We stratify by the number of boats appearing so we keep the proportion of occurrences before the split.

In [None]:
from sklearn.model_selection import train_test_split
unique_img_ids = masks.groupby('ImageId').size().reset_index(name='counts')
train_ids, valid_ids = train_test_split(unique_img_ids, 
                 test_size = 0.05, 
                 stratify = unique_img_ids['counts'],
                 random_state=42
                )
train_df = pd.merge(masks, train_ids)
valid_df = pd.merge(masks, valid_ids)

In [None]:
train_df['counts'] = train_df.apply(lambda c_row: c_row['counts'] if 
                                    isinstance(c_row['EncodedPixels'], str) else
                                    0, 1)
valid_df['counts'] = valid_df.apply(lambda c_row: c_row['counts'] if 
                                    isinstance(c_row['EncodedPixels'], str) else
                                    0, 1)

In [None]:
print(train_df.ImageId.nunique(), 'unique images in train set')
print(valid_df.ImageId.nunique(),' unique images in test set')


In [None]:
# Plot histogram

hist = train_df.hist(bins=np.arange(train_df['counts'].max())-0.5)
plt.xticks(range(15))
plt.title("Histogram of ships count in training set")
plt.xlabel("Number of ships")
plt.ylabel("Number of images")
plt.show(hist)


hist = valid_df.hist(bins=np.arange(valid_df['counts'].max())-0.5)
plt.xticks(range(15))
plt.title("Histogram of ships count in validation set")
plt.xlabel("Number of ships")
plt.ylabel("Number of images")
plt.show(hist)

In [None]:
#save the dataset into .csv files
train_df.to_csv('train_df.csv',index=False)
valid_df.to_csv('valid_df.csv',index=False)

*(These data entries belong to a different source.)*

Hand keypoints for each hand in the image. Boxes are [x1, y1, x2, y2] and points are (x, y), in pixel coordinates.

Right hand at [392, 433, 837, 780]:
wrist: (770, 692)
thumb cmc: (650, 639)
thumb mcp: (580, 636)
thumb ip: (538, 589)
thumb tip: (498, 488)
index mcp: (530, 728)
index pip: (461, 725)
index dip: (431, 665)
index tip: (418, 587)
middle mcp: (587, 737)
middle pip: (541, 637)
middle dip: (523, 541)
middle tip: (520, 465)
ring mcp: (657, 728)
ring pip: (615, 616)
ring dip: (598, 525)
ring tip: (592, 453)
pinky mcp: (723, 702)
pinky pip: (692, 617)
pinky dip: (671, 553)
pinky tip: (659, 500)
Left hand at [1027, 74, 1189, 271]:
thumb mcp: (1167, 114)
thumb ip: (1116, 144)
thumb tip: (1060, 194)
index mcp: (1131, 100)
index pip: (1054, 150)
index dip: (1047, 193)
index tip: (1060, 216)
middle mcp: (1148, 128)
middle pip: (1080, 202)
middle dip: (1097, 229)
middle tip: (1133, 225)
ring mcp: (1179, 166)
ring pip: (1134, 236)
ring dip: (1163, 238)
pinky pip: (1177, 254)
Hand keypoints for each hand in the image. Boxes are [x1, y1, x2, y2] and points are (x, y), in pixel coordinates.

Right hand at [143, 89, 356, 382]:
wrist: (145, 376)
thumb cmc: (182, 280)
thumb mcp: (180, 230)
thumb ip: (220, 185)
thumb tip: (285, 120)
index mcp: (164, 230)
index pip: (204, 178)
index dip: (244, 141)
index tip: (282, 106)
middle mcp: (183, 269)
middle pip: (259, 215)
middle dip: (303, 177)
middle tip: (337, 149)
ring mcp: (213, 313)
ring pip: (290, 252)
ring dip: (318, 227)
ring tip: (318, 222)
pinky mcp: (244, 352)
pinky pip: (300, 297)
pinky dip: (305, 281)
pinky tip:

To obtain the second dataset (100% Ship + 0% No Ship) we need to remove all the images without ships from the original dataset.

In [None]:
masks = pd.read_csv(os.path.join('../input/airbus-ship-detection/train_ship_segmentations_v2.csv'))
masks = masks[~masks['ImageId'].isin(['6384c3e78.jpg'])] # remove corrupted file 
masks_ship = masks.drop(masks[masks.EncodedPixels.isnull()].index) # remove all the images without ships


**Split into training and validation groups**


In [None]:
from sklearn.model_selection import train_test_split
unique_img_ids = masks_ship.groupby('ImageId').size().reset_index(name='counts')
train_ids_ship, valid_ids_ship = train_test_split(unique_img_ids, 
                 test_size = 0.05, 
                 stratify = unique_img_ids['counts'],
                 random_state=42
                )
train_df_ship = pd.merge(masks_ship, train_ids_ship)
valid_df_ship = pd.merge(masks_ship, valid_ids_ship)

In [None]:
train_df_ship['counts'] = train_df_ship.apply(lambda c_row: c_row['counts'] if 
                                            isinstance(c_row['EncodedPixels'], str) else
                                            0, 1)
valid_df_ship['counts'] = valid_df_ship.apply(lambda c_row: c_row['counts'] if
                                            isinstance(c_row['EncodedPixels'], str) else
                                            0, 1)

In [None]:
print(train_df_ship.ImageId.nunique(), 'unique images in train set')
print(valid_df_ship.ImageId.nunique(),' unique images in test set')


In [None]:
# Plot histogram

hist = train_df_ship.hist(bins=np.arange(train_df_ship['counts'].max())+0.5)
plt.xticks(range(15))
plt.title("Histogram of ships count in training set")
plt.xlabel("Number of ships")
plt.ylabel("Number of images")
plt.show(hist)


hist = valid_df_ship.hist(bins=np.arange(valid_df_ship['counts'].max())+0.5)
plt.xticks(range(15))
plt.title("Histogram of ships count in validation set")
plt.xlabel("Number of ships")
plt.ylabel("Number of images")
plt.show(hist)

In [None]:
#save the dataset into .csv files
train_df_ship.to_csv('train_df_ship.csv',index=False)
valid_df_ship.to_csv('valid_df_ship.csv',index=False)

We will continue the challange in another notebook to have a better reading and organization. In this first notebook we faced the problem and analyze the data avalibale. In particulat we detected an high unbalanced classification problem (pixel level). We shown the masks and the images and the distributions of images with and without ships. In the next notebooks we will explore the classification of images into two classes, one with ship and another without ships.